• [Task brief] Write the records out exactly as shown. No pictures.

___ Records for the exercise

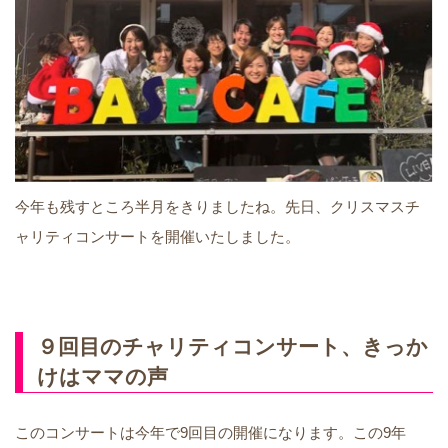
今年も残すところ半月をきりましたね。先日、クリスマスチ
ャリティコンサートを開催いたしました。
９回目のチャリティコンサート、きっか
けはママの声
このコンサートは今年で9回目の開催になります。この9年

______

• [Expected answer]
今年も残すところ半月をきりましたね。先日、クリスマスチ
ャリティコンサートを開催いたしました。
９回目のチャリティコンサート、きっか
けはママの声
このコンサートは今年で9回目の開催になります。この9年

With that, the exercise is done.